┌─ Texto de lectura
Casi todas las reformas que ha venido avanzando el gobierno se han dividido en dos mitades: una enmienda constitucional que establece un nuevo paradigma para el sector o actividad y luego una reforma a las leyes reglamentarias para hacer efectivo el nuevo modelo. Lamentablemente, lo que destaca en muchas de las reformas que se han aprobado y las que están en proceso es un ánimo de restauración más que uno transformador. La retórica dice transformación, desarrollo y progreso pero el texto de lo que se legisla dice control y centralización del poder. Es posible que estos sean medios idóneos para construir el andamiaje institucional que haga posible romper con las lacras acumuladas, pero no deja de ser evidente un intento por recrear el viejo sistema priista, como si sus resultados fuesen encomiables o, más importante, como si se pudiera retornar a un pasado distante que no guarda semejanza alguna con la realidad de globalización, comunicación instantánea y participación social que es la realidad de hoy.
└─
┌─ Datos mostrados
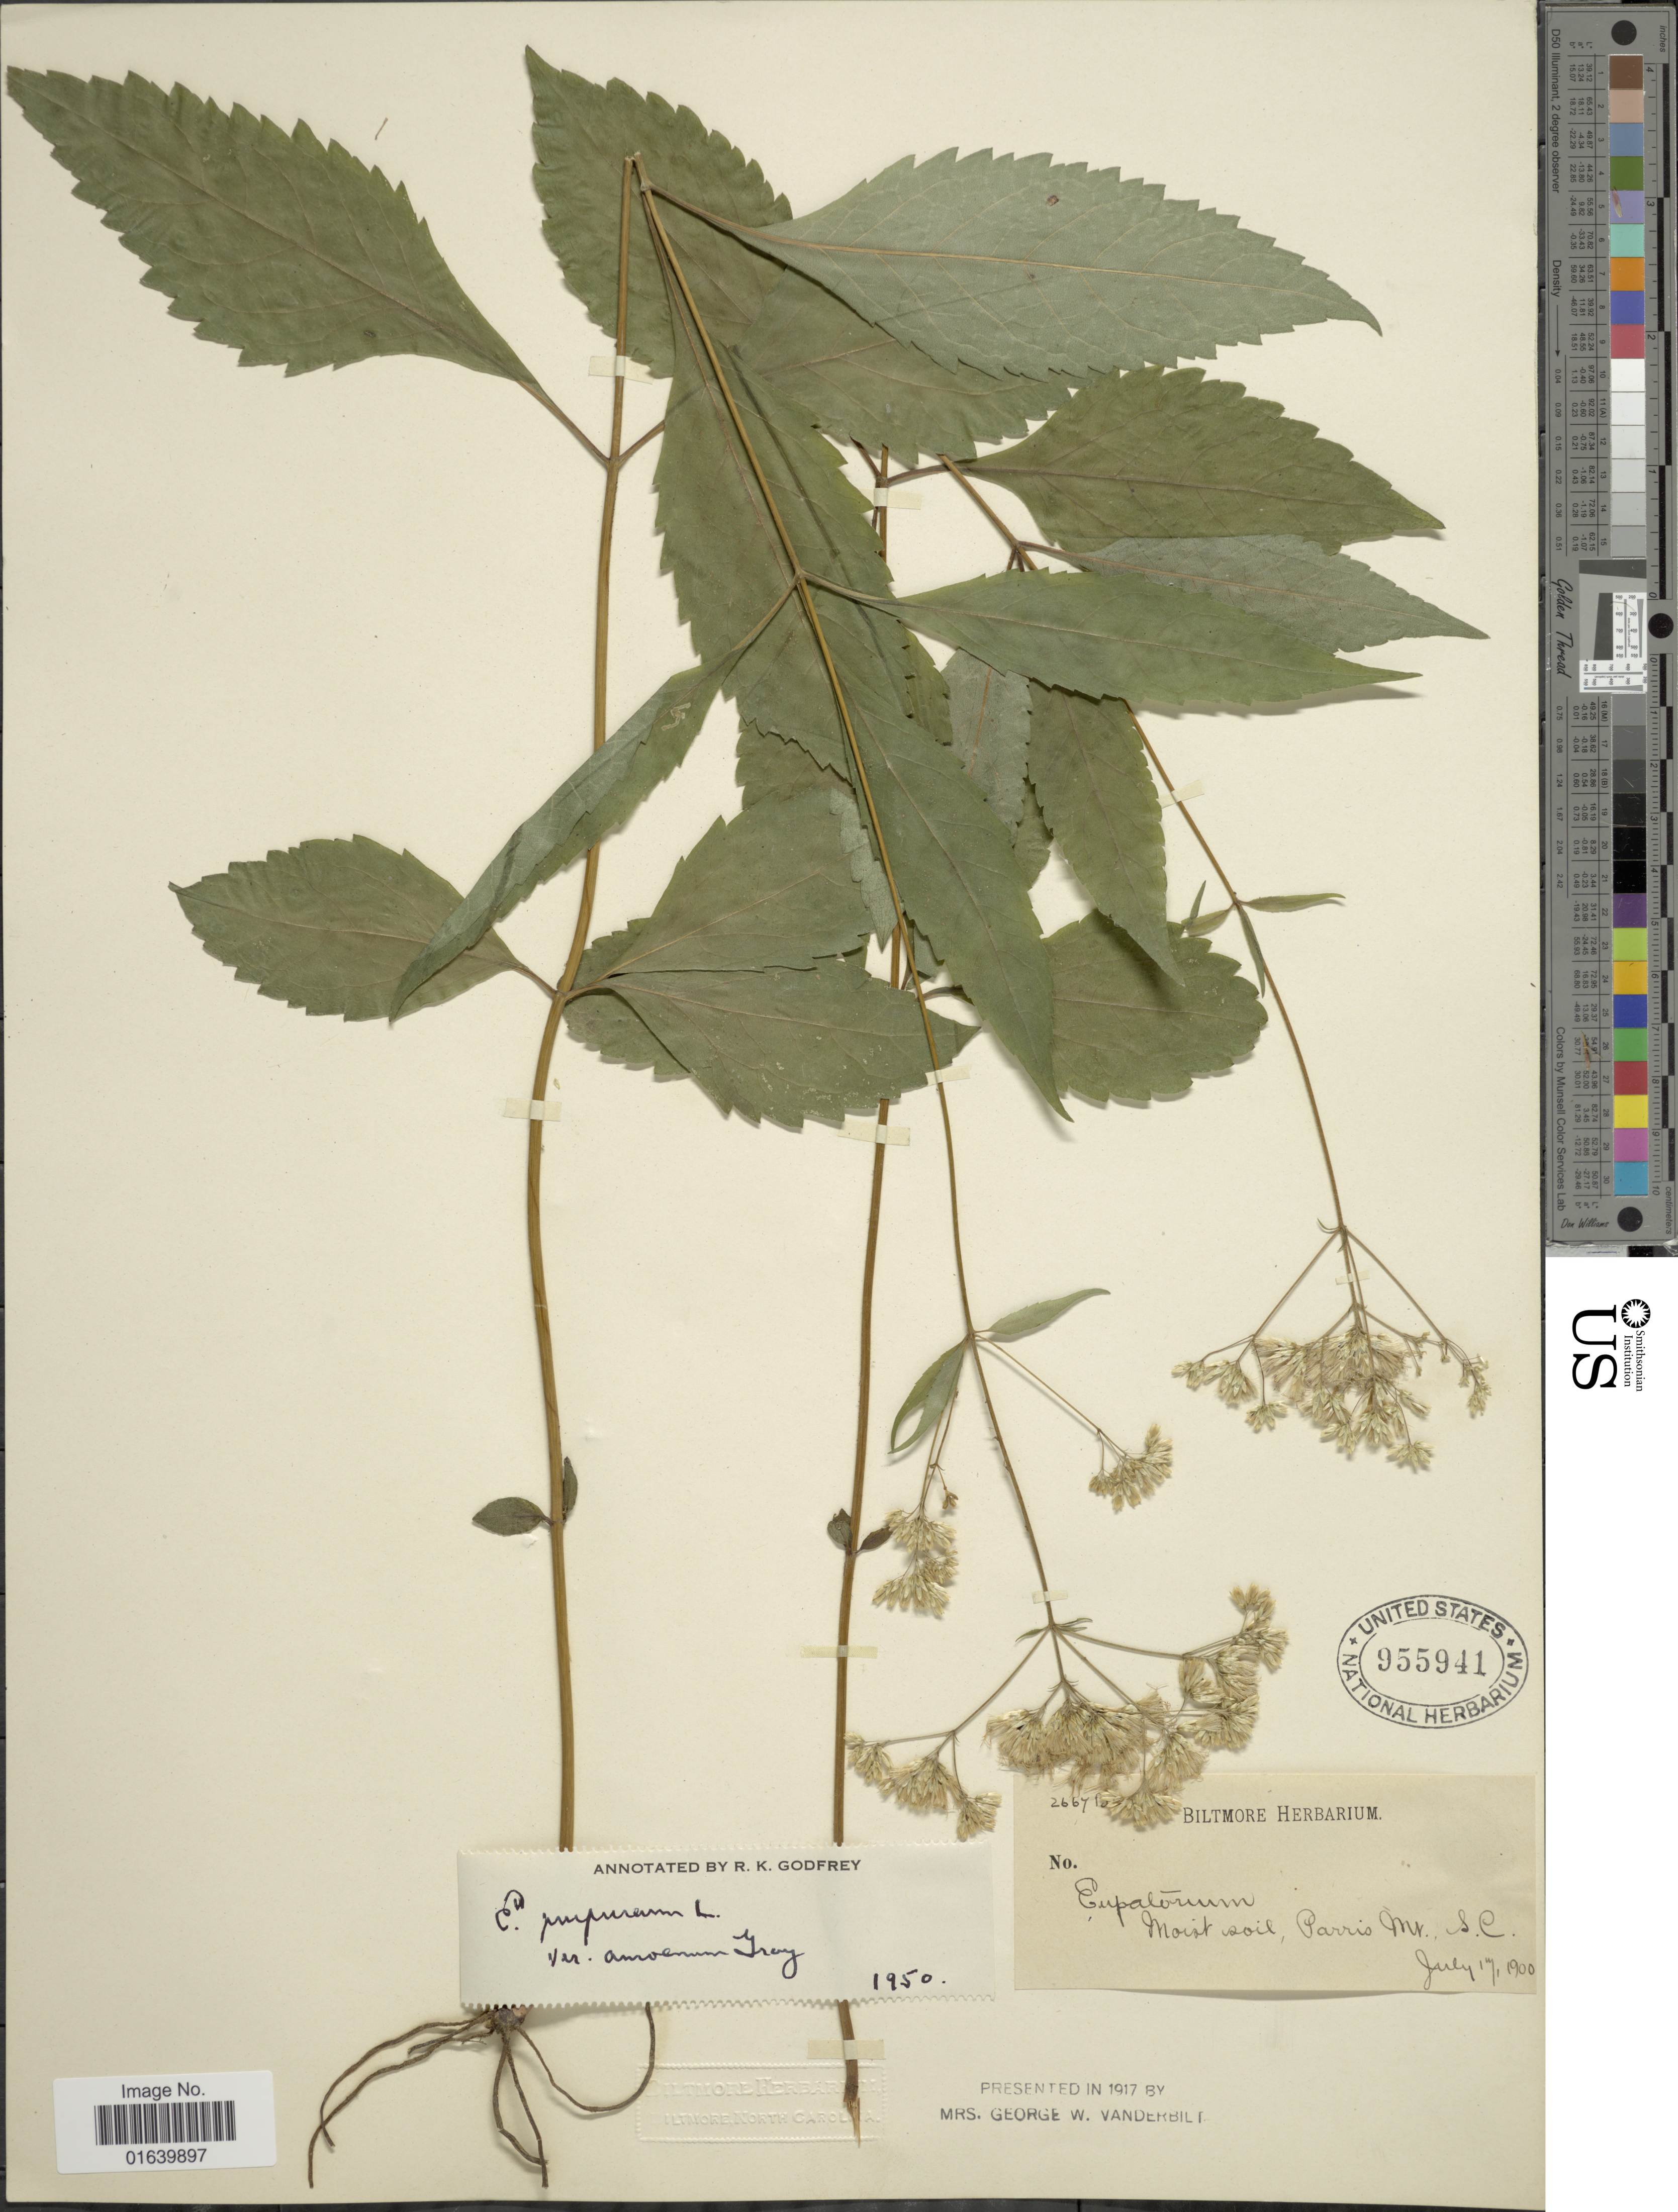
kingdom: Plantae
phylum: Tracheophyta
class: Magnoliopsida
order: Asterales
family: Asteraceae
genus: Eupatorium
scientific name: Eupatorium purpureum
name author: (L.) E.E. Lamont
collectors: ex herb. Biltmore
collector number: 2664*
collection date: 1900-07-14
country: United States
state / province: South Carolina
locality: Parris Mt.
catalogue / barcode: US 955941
└─
**Ejercicios:**
- A) Según el texto sobre las reformas del gobierno, ¿en qué dos mitades se han dividido casi todas esas reformas?
- B) Enumera los rasgos que, según el texto sobre las reformas del gobierno, caracterizan la realidad de hoy.
- C) Escribe la continuación del texto sobre las reformas del gobierno a partir de su última oración.

**Respuestas esperadas:**
- A) En una enmienda constitucional que establece un nuevo paradigma para el sector o actividad, y en una reforma a las leyes reglamentarias para hacer efectivo el nuevo modelo.

- B)
- Globalización
- Comunicación instantánea
- Participación social

- C)
Vuelvo al caso de los impuestos porque es revelador: el gobierno parece haber analizado todos los espacios en que existe un pago de impuestos menor al esperado o debido y presentó un conjunto de modificaciones que afectan a (casi) todos. En lugar de escoger sus batallas, abrió frentes por todas partes. Algunos de éstos –como el IVA a colegiaturas- fueron claramente diseñados para ser cerrados por la oposición, regalándole dulces y banderas a cambio de modificaciones más significativas. No es una táctica nueva y siempre ha sido útil en un sistema tan dado a la imposición y confrontación verbal más que sustantiva.

Muchos de quienes se resisten tienen argumentos razonables que el gobierno (y los pactistas) no tuvieron el cuidado de analizar y evaluar. Por ejemplo, yo no se si cosas como la depreciación acelerada de cierto tipo de inversiones o la consolidación fiscal son buenas o malas, pero no tengo duda de que se trata de instrumentos de política pública concebidos para inducir o avanzar ciertos tipos de proyectos y objetivos, razón por la cual existen en casi todos los países del mundo. Puede ser deseable eliminar estos mecanismos, pero habría que entender qué es lo que dejará de ocurrir como consecuencia. Por supuesto que aumentaría la recaudación, pero habría que preguntarnos qué dejaría de haber.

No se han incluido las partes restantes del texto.